You can use Excel to calculate this if you wish. The only adjustment made to these probabilities is that the sum of them must be 8, since 8 people will advance. Normally I would just take the sum of all probabilities and multiply each value by 8 divided by this sum, but there’s a problem: some of the contestants will then have a probability greater than 1, which is not allowed. Therefore, you must run a procedure (in whatever language you want)

p = p*8/sum(p);
while sum(p > .99) > 0
    p(p > .99) = p(p > .99) - .01;
    p = p*8/sum(p);

or similar. Doing this will get you the above probabilities. If you want to adjust the numbers, have at it.

Uh, what the hell is up with those approval ratings?

As I stated in an earlier post, I polled 24 websites for approval ratings on the Top 24 performances. Here are those results versus the official WhatNotToSing numbers:

WNTSVsMineAdam, as an example, was rated much lower in the official numbers than in my sample group. The same goes for Mark, Savion, Alexis, and Joey. (Data are here)

There are only a couple ways that you can compile an approval rating. You could ask a bunch of people whether or not they approve, and tally the numbers. That’s basically what I did, except I put in a “eh, it was ok” designation. The other way you can do it is to force people to rate the performance on a scale (like 1 to 10). But if you’re sampling blogs … most of them just don’t do that. So I read the reviews and I tried to guess what they would say. WNTS says “We collect data after every episode from online news outlets, professional music critics, blogs, forums, boards, chat rooms, and polls.” But I find that very weird: how can you interpret data from such disparate sources? If poll x says Adam was 10th most popular, and blog y said they liked Adam … what do you do to combine those two facts? Moreover, does this account for why WNTS scores are so seemingly unpredictive of the results by themselves? Why is it that I need to account for popularity in order to generate anything like an accurate prediction? Shouldn’t the approval rating itself do that job?

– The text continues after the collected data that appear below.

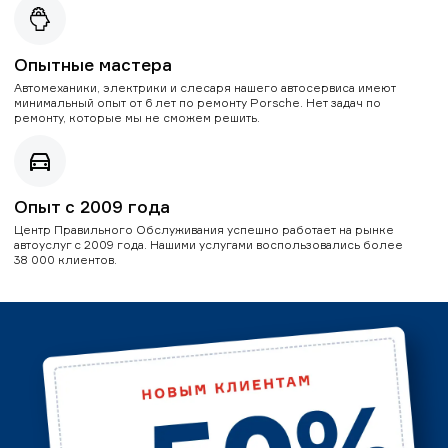
Опытные мастера
Автомеханики, электрики и слесаря нашего автосервиса имеют
минимальный опыт от 6 лет по ремонту Porsche. Нет задач по
ремонту, которые мы не сможем решить.
Опыт с 2009 года
Центр Правильного Обслуживания успешно работает на рынке
автоуслуг с 2009 года. Нашими услугами воспользовались более
38 000 клиентов.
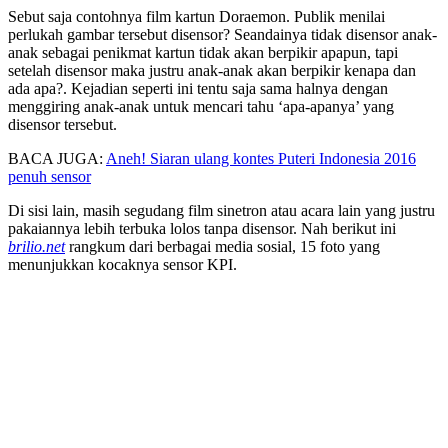
Sebut saja contohnya film kartun Doraemon. Publik menilai
perlukah gambar tersebut disensor? Seandainya tidak disensor anak-
anak sebagai penikmat kartun tidak akan berpikir apapun, tapi
setelah disensor maka justru anak-anak akan berpikir kenapa dan
ada apa?. Kejadian seperti ini tentu saja sama halnya dengan
menggiring anak-anak untuk mencari tahu ‘apa-apanya’ yang
disensor tersebut.
BACA JUGA:
Aneh! Siaran ulang kontes Puteri Indonesia 2016
penuh sensor
Di sisi lain, masih segudang film sinetron atau acara lain yang justru
pakaiannya lebih terbuka lolos tanpa disensor. Nah berikut ini
brilio.net
rangkum dari berbagai media sosial, 15 foto yang
menunjukkan kocaknya sensor KPI.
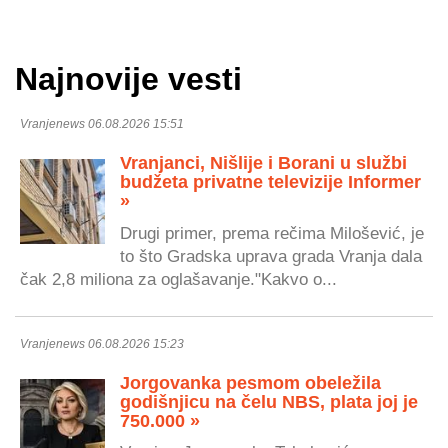
Najnovije vesti
Vranjenews 06.08.2026 15:51
Vranjanci, Nišlije i Borani u službi
budžeta privatne televizije Informer
»
Drugi primer, prema rečima Milošević, je
to što Gradska uprava grada Vranja dala
čak 2,8 miliona za oglašavanje."Kakvo o...
Vranjenews 06.08.2026 15:23
Jorgovanka pesmom obeležila
godišnjicu na čelu NBS, plata joj je
750.000 »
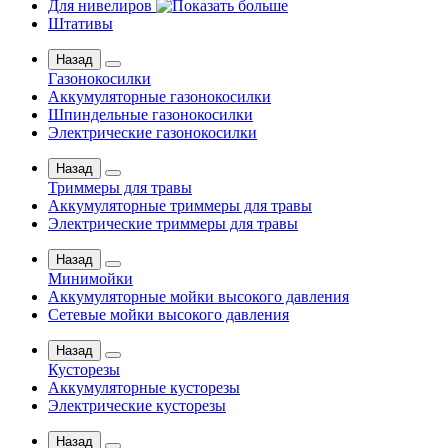
Для нивелиров
Штативы
Назад
Газонокосилки
Аккумуляторные газонокосилки
Шпиндельные газонокосилки
Электрические газонокосилки
Назад
Триммеры для травы
Аккумуляторные триммеры для травы
Электрические триммеры для травы
Назад
Минимойки
Аккумуляторные мойки высокого давления
Сетевые мойки высокого давления
Назад
Кусторезы
Аккумуляторные кусторезы
Электрические кусторезы
Назад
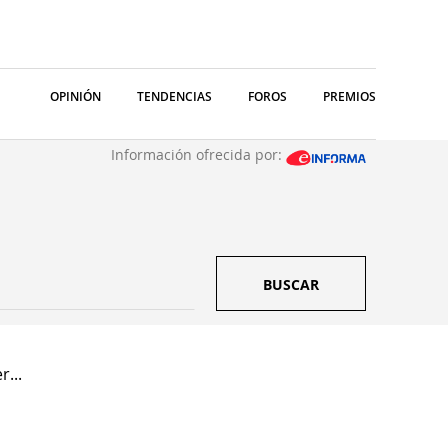
OPINIÓN
TENDENCIAS
FOROS
PREMIOS
Información ofrecida por:
BUSCAR
...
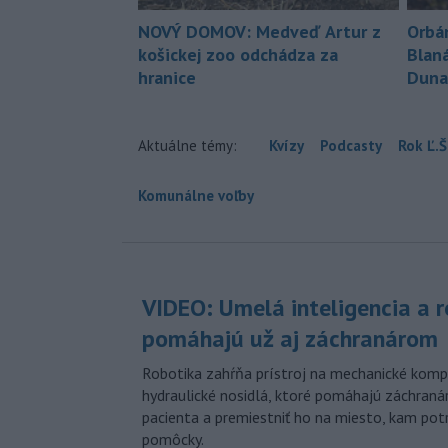
NOVÝ DOMOV: Medveď Artur z
Orbá
košickej zoo odchádza za
Blan
hranice
Duna
Aktuálne témy:
Kvízy
Podcasty
Rok Ľ.Š
Komunálne voľby
VIDEO: Umelá inteligencia a 
pomáhajú už aj záchranárom
Robotika zahŕňa prístroj na mechanické kompr
hydraulické nosidlá, ktoré pomáhajú záchran
pacienta a premiestniť ho na miesto, kam potr
pomôcky.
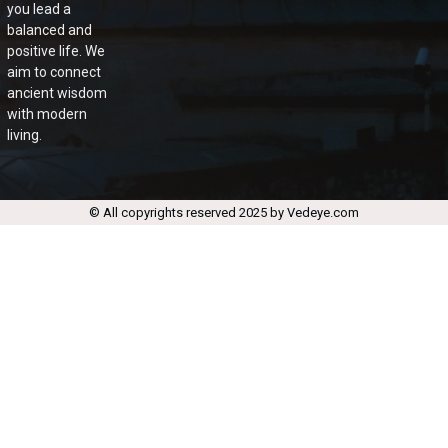
you lead a
balanced and
positive life. We
aim to connect
ancient wisdom
with modern
living.
© All copyrights reserved 2025 by Vedeye.com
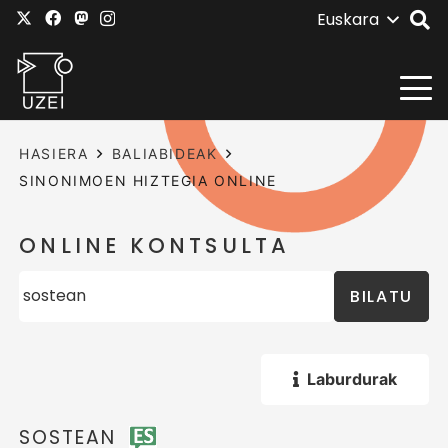
Euskara
HASIERA
BALIABIDEAK
SINONIMOEN HIZTEGIA ONLINE
ONLINE KONTSULTA
BILATU
Laburdurak
SOSTEAN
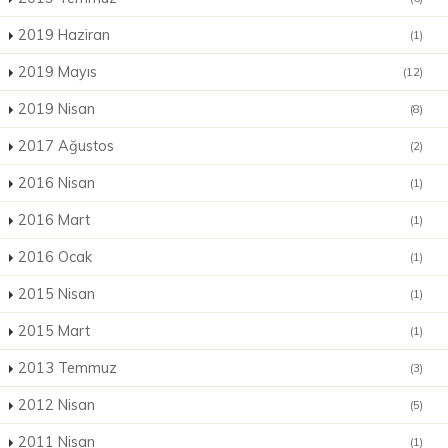
2019 Haziran
(1)
2019 Mayıs
(12)
2019 Nisan
(8)
2017 Ağustos
(2)
2016 Nisan
(1)
2016 Mart
(1)
2016 Ocak
(1)
2015 Nisan
(1)
2015 Mart
(1)
2013 Temmuz
(3)
2012 Nisan
(5)
2011 Nisan
(1)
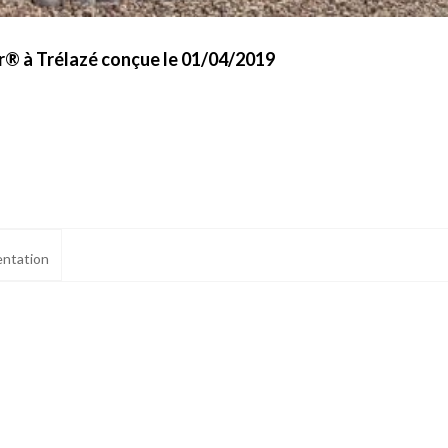
r® à Trélazé conçue le 01/04/2019
ntation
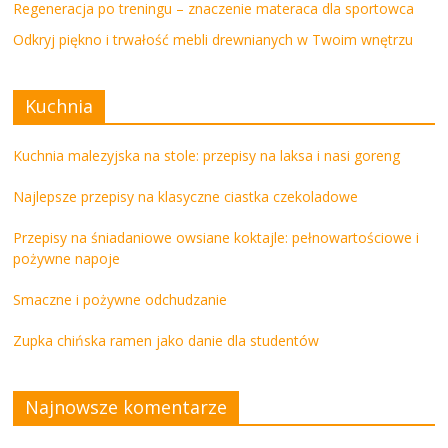
Regeneracja po treningu – znaczenie materaca dla sportowca
Odkryj piękno i trwałość mebli drewnianych w Twoim wnętrzu
Kuchnia
Kuchnia malezyjska na stole: przepisy na laksa i nasi goreng
Najlepsze przepisy na klasyczne ciastka czekoladowe
Przepisy na śniadaniowe owsiane koktajle: pełnowartościowe i
pożywne napoje
Smaczne i pożywne odchudzanie
Zupka chińska ramen jako danie dla studentów
Najnowsze komentarze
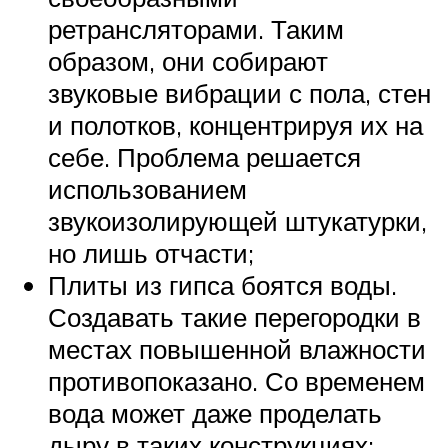
ретрансляторами. Таким
образом, они собирают
звуковые вибрации с пола, стен
и полотков, концентрируя их на
себе. Проблема решается
использованием
звукоизолирующей штукатурки,
но лишь отчасти;
Плиты из гипса боятся воды.
Создавать такие перегородки в
местах повышенной влажности
противопоказано. Со временем
вода может даже проделать
дыру в таких конструкциях;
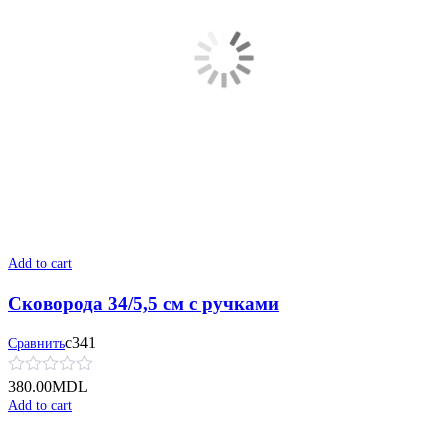
Add to cart
Сковорода 34/5,5 см с ручками
с341
Сравнить
380.00
MDL
Add to cart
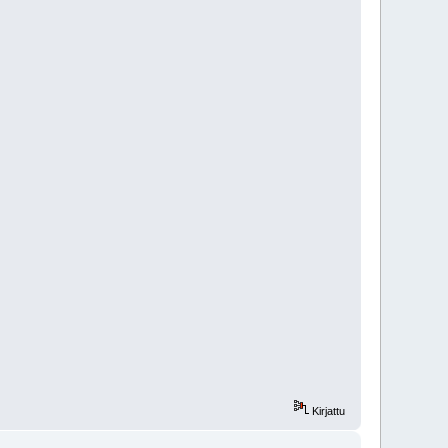
Kirjattu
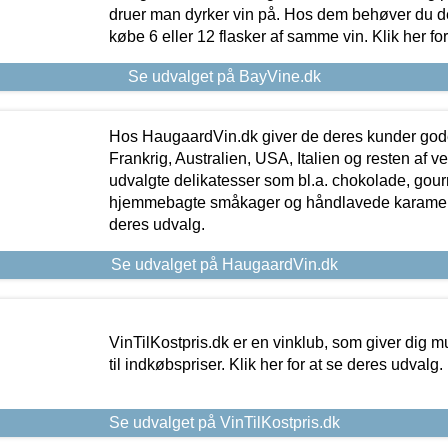
druer man dyrker vin på. Hos dem behøver du der
købe 6 eller 12 flasker af samme vin. Klik her fo
Se udvalget på BayVine.dk
Hos HaugaardVin.dk giver de deres kunder gode
Frankrig, Australien, USA, Italien og resten af v
udvalgte delikatesser som bl.a. chokolade, gourm
hjemmebagte småkager og håndlavede karameller
deres udvalg.
Se udvalget på HaugaardVin.dk
VinTilKostpris.dk er en vinklub, som giver dig m
til indkøbspriser. Klik her for at se deres udvalg.
Se udvalget på VinTilKostpris.dk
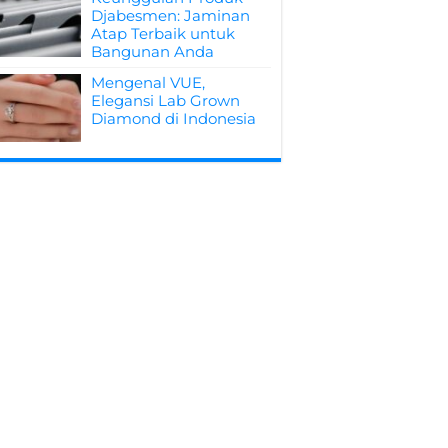
Djabesmen: Jaminan
Atap Terbaik untuk
Bangunan Anda
Mengenal VUE,
Elegansi Lab Grown
Diamond di Indonesia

But mostly: why is WNTS so secretive about their methodology? Is there some reason why somebody would decide to keep it under wraps? “We sample dozens of sites each week and tally opinions statistically.” How many dozens? 2 dozen? 5 dozen? What exactly does the standard deviation on the site mean? For an approval rating, the standard deviation is quite interpretable: it’s the square root of the proportion times its inverse. But when applying a mapping from “dozens” of disparate sources to a number from 0 to 100 … just what the hell does that mean? If the distribution of scores is normal, how did that normality come about? That would imply a sampling mean is being calculated, but I’m honestly puzzled as to how this is happening.